The statisticians tell us that Joomla! powers over 3% of the world’s websites. Yet generally outside of the web build and development market, few seem to have heard of it. Do you think that is something we should care about?

I'd say yes and no. Yes, we want to continue to grow our market share and ecosystem and win new users, as well as bring back users who have left for one reason or another. On the no side of things, I don't see Joomla as an entry level platform necessarily for basic sites like you would find in a Wix or Squarespace (or some other form of quick site builder type solution). Focusing in on the CMS marketspace and what most consider our direct competitor in WordPress, I see them and their current focuses aiming to compete with that Wix or Squarespace type of user versus trying to compete with the higher end CMS platforms like a Joomla site. Yes, you can build the blogging or marketing or static content types of sites with Joomla, but I've always been a fan of the "right tool for the right job" methodology and I would suggest Joomla maybe isn't the best option for a lesser technical individual creating that type of site. And I'm not saying there's necessarily anything wrong with that either, in some ways you could compare it to using a spreadsheet software to do basic math that a "plain" calculator would be more than enough for. All of that said though, there are ways we can improve the Joomla experience to combat some of the perceptions about Joomla's difficulty to learn/use/manage and I think our project teams are doing some good work coming up with ideas on how we can do that with the 4.0 package. So all in all, I think we are where we need to be and I think we are focusing in on what we need to be focusing on in all areas to keep improving.

Michael, over the years, you have been a regular speaker at many Joomla Conferences around the world and from a personal note, they are always very useful and informative. Do you have any advice for a first time attendee at JWC who is perhaps still a little undecided and needs a push before those last few tickets sell out?

For me personally, when I go to a conference I have one of two goals: to learn something new or to share my knowledge with others. For those who are undecided, my biggest advice would be to look at the event schedule and who is speaking and decide if you can take things away from the event that are useful to you. And there are a lot of ways to do that, between learning new tricks and techniques in the sessions or perhaps expanding your network and finding new resources you can go to with questions. I think there is a wide enough variety in the conference schedule that it would be pretty difficult to not pick up something new that you could use in your day-to-day operations. So find that content and commit to it.

Is there anything else that you think would be of particular interest to potential attendees, or things they should look out for?

On a personal level, this is the first time I'm speaking in a year and a half, and I'm approaching my talk preparation in a new way compared to the dozen or so other presentations I have done.
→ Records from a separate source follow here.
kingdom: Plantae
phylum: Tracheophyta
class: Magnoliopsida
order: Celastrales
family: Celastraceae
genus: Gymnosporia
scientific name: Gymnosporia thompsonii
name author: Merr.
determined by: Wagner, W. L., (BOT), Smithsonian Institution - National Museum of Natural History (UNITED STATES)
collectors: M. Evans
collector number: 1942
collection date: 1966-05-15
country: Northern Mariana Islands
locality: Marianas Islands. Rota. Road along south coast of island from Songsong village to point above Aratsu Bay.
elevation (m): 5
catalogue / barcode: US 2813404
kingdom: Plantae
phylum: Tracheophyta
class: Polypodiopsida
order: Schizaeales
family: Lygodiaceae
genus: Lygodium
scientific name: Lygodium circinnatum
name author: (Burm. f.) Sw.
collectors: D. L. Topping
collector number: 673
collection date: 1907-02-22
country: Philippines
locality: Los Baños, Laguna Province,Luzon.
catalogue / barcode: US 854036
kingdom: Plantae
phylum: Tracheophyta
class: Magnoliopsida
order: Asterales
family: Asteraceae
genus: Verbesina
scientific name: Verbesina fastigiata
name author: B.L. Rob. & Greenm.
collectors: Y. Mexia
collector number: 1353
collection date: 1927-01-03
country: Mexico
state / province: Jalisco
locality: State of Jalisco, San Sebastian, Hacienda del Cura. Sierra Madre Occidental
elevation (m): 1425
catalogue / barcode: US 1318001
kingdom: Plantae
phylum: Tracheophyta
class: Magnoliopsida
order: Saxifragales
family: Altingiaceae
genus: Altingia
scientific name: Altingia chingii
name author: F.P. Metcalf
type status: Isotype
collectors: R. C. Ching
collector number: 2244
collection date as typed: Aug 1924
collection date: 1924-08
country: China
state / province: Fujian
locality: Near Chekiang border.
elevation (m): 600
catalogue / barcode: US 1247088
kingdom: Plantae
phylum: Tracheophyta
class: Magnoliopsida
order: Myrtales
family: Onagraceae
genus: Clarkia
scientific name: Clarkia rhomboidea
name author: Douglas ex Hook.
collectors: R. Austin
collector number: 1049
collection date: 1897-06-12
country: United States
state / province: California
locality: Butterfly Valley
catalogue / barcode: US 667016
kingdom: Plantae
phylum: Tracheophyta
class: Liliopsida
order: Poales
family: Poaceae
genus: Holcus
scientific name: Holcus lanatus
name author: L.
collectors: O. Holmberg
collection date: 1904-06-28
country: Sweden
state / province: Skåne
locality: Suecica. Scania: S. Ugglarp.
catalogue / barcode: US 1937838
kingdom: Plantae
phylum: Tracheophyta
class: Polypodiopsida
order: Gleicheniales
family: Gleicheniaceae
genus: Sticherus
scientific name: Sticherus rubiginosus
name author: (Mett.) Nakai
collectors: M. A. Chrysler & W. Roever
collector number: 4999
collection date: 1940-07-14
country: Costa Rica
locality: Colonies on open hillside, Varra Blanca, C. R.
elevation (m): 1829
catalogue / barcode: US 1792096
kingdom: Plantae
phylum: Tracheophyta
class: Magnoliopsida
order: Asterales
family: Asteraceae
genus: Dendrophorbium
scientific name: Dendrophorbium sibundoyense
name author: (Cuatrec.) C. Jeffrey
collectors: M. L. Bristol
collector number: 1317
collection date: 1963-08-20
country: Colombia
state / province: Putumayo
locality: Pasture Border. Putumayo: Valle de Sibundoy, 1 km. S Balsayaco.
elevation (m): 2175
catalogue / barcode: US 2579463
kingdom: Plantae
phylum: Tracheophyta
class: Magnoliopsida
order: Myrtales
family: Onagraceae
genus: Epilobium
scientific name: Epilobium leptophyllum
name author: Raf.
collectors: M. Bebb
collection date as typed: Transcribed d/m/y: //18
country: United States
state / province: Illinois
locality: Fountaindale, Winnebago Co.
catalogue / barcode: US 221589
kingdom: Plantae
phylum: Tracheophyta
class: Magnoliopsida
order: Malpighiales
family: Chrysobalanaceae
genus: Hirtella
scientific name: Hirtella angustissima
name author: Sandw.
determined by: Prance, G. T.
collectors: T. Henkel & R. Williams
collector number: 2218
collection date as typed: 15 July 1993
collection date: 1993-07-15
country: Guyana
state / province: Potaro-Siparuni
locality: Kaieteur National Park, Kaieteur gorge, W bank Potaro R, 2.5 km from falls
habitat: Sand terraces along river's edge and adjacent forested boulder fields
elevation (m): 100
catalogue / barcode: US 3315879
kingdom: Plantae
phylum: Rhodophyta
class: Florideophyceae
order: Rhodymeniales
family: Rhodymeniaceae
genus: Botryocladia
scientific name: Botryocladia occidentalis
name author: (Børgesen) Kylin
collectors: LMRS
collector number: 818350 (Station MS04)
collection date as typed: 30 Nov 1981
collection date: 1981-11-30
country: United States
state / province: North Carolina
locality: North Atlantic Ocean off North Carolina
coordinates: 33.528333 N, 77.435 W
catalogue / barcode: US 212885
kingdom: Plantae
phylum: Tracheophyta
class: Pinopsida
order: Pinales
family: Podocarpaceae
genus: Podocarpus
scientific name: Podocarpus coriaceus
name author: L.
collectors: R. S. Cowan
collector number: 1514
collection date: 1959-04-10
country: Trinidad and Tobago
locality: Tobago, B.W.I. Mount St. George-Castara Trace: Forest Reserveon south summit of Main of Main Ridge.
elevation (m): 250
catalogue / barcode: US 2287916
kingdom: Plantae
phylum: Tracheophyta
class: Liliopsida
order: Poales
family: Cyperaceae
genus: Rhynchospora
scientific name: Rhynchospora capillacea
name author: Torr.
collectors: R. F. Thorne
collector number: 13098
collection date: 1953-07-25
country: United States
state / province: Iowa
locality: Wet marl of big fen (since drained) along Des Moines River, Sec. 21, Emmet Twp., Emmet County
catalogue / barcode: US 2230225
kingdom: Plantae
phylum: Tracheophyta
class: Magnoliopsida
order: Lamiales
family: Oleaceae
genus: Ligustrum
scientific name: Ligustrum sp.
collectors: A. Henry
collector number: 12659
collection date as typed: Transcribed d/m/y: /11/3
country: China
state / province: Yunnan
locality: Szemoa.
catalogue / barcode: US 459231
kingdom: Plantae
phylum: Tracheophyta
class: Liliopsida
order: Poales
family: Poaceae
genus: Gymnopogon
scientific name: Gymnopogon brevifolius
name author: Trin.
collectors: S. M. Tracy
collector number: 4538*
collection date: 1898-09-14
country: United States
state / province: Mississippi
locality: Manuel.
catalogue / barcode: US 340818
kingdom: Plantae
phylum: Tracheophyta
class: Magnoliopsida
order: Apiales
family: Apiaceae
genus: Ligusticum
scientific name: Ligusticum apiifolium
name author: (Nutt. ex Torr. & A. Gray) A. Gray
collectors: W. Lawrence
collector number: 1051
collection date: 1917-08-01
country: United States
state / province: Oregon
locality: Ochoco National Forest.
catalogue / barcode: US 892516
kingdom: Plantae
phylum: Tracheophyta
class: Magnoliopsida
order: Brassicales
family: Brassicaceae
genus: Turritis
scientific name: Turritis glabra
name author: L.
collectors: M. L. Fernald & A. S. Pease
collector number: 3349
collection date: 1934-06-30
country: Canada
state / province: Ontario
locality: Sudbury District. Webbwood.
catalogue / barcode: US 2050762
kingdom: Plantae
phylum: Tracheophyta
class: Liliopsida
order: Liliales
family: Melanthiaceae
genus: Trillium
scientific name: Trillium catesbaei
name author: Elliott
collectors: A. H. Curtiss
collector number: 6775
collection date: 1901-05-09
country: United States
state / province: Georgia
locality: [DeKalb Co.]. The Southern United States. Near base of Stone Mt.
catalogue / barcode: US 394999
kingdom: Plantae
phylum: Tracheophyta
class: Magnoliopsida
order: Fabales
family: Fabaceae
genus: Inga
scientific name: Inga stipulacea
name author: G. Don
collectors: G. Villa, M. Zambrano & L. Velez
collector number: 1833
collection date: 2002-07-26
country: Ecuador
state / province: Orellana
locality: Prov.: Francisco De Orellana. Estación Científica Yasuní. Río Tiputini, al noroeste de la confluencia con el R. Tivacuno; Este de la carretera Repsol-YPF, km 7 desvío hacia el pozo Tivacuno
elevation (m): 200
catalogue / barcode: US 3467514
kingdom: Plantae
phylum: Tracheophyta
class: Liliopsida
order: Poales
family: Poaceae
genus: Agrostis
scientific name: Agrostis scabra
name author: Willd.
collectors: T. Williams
So for those who are integrators or developers curious about the improvements in Joomla 4, you get a chance to see me approach a session in a new way and learn a bit about the core platform improvements going into the code. So, there's my cheap plug for my own session.

Beyond that, take the opportunity to branch out by going to a session outside your normal circles or expanding your network. Some of the best sessions I've attended at events over the years have been outside the realm of what I am doing at that time, but have been a great help to me later down the road. For me that's included a project management talk from JWC a few years ago or a talk on continuous integration and platform deployments that has become the foundation of how I manage projects in my day job from one of the many PHP events I've been to.

Michael, thank you for your time and considerable input to the project, clearly your session is a ‘must go to event’ and I look forward to being there and seeing it in person. Thank you.